We previously showed that in monkeys trained on a visual motion discrimination task, improvements in perceptual sensitivity corresponded to changes in motion-driven responses of neurons in area LIP, which represents the readout of motion information to form a direction decision, but not area MT, a likely source of that motion information 4, 12, 13, 18, 35, 44
. Here we showed that a computational model that uses a reinforcement-learning rule to adjust pooling weights between MT-like sensory neurons and LIP-like decision neurons can account for both behavioural and neural changes observed during training.
Our model suggests that the changes we measured in LIP during training reflect an increasingly selective readout of the most informative MT neurons. In reality, the sensory evidence is likely provided by not just MT but also other motion-sensitive neurons in the brain, like those found in the middle superior temporal area (MST) 45
. Likewise, LIP is just one of an interconnected network of brain regions, including the superior colliculus and frontal eye field, that represent and likely contribute to the formation of the direction decision 17
. Therefore, our model is not informative about where in the brain the actual changes in connectivity occur. Rather, the model establishes principles governing how functional (i.e., direct or indirect) connectivity between areas like MT that provide the sensory evidence for the task and areas like LIP that form the decision is modified by experience.
Our simulations also provide a deeper understanding of the relationship between the noisy activity of MT-like neurons and behavioural choices. This relationship, called choice probability, appears to arise from both an appropriate readout scheme and a particular form of interneuronal correlations. Choice probability in our simulations matched real MT data and increased selectively for the most sensitive neurons only when pairwise correlations depended on the similarity of both the direction tuning and sensitivity of each pair of neurons 4
. Several modelling studies have made similar assumptions about stronger correlations between neurons with similar response properties, possibly arising from common inputs to similarly tuned neurons 36, 46, 47
. Consistent with this idea, response correlations in V1 have been shown to depend on the similarity of tuning between pairs of neurons 37
. Pairwise correlations in MT have been shown to be stronger between neurons with similar direction tuning curves 24
, but their relationship to neuronal sensitivity has not yet been examined systematically.
Our reinforcement-learning model used a simple delta rule to adjust the pooling weights based on a reward prediction error from the current decision. This kind of reward prediction error has been used extensively to account for learning behaviours that involves the establishment of sensory-response associations and is reflected in the phasic activity of midbrain dopamine neurons 6
. These signals are likely driven at least in part by reward-related activity encoded in numerous cortical and subcortical regions including the orbitofrontal and anterior cingulate cortex, striatum, and ventral tegmental area 7
. However, in our model reward was essentially a surrogate for whether the response was correct or not, suggesting that other kinds of feedback signals related more closely to errors than rewards might also play a role in driving learning 48
. Further work is needed to determine which of these feedback signals are present during perceptual learning.

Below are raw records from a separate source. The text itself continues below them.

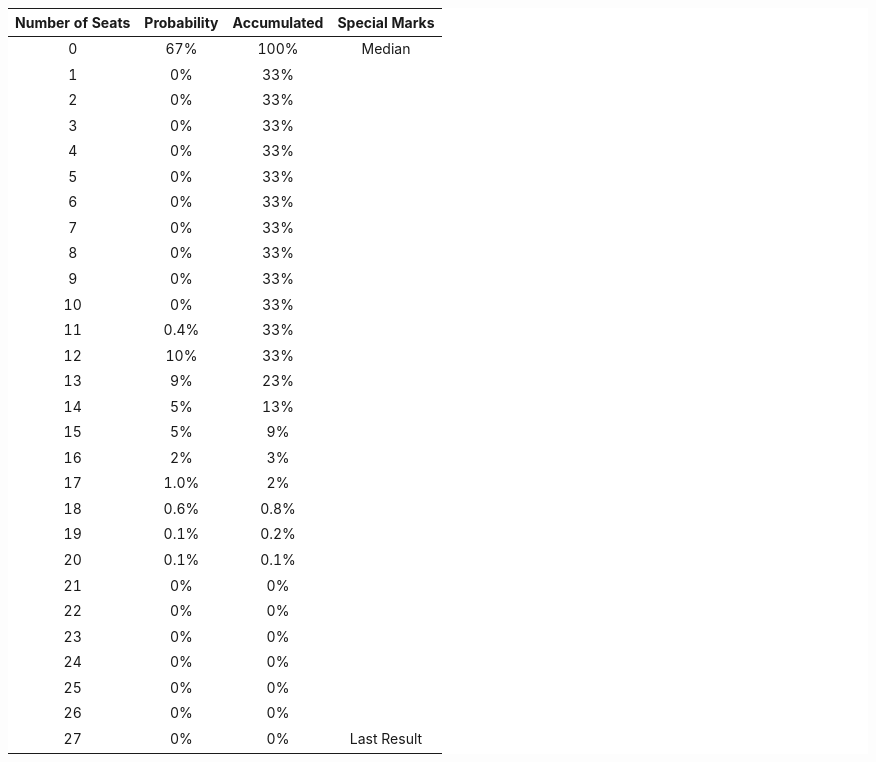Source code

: | Number of Seats | Probability | Accumulated | Special Marks |
|:---------------:|:-----------:|:-----------:|:-------------:|
| 0 | 67% | 100% | Median |
| 1 | 0% | 33% |  |
| 2 | 0% | 33% |  |
| 3 | 0% | 33% |  |
| 4 | 0% | 33% |  |
| 5 | 0% | 33% |  |
| 6 | 0% | 33% |  |
| 7 | 0% | 33% |  |
| 8 | 0% | 33% |  |
| 9 | 0% | 33% |  |
| 10 | 0% | 33% |  |
| 11 | 0.4% | 33% |  |
| 12 | 10% | 33% |  |
| 13 | 9% | 23% |  |
| 14 | 5% | 13% |  |
| 15 | 5% | 9% |  |
| 16 | 2% | 3% |  |
| 17 | 1.0% | 2% |  |
| 18 | 0.6% | 0.8% |  |
| 19 | 0.1% | 0.2% |  |
| 20 | 0.1% | 0.1% |  |
| 21 | 0% | 0% |  |
| 22 | 0% | 0% |  |
| 23 | 0% | 0% |  |
| 24 | 0% | 0% |  |
| 25 | 0% | 0% |  |
| 26 | 0% | 0% |  |
| 27 | 0% | 0% | Last Result |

This simple model with a single learning rule can account for the time course, magnitude, and specificity of both associative and perceptual improvements. Early in training, the feedback reinforcement signal first establishes the functional connectivity in stimulus-response association, from neurons that represent the sensory stimulus to neurons that control the motor responses. This sensory-motor connectivity is further refined by the same learning mechanism to provide a more selective read-out of the most sensitivity sensory signals associated with that response, a form of channel reweighting thought to underlie several forms of perceptual learning 4, 49
Other feedback signals, such as attention, have also been implicated in gating and/or guiding neural changes during perceptual learning 2, 43
. We did not model effects of attention on learning explicitly in our model, mainly because the attention state of the animal was not manipulated or measured in our experiments. It has been suggested that the co-occurrence of attention and reward feedback is an important factor deciding which stimulus features are learned during perceptual learning 11
. Our model provides a framework for addressing this important issue.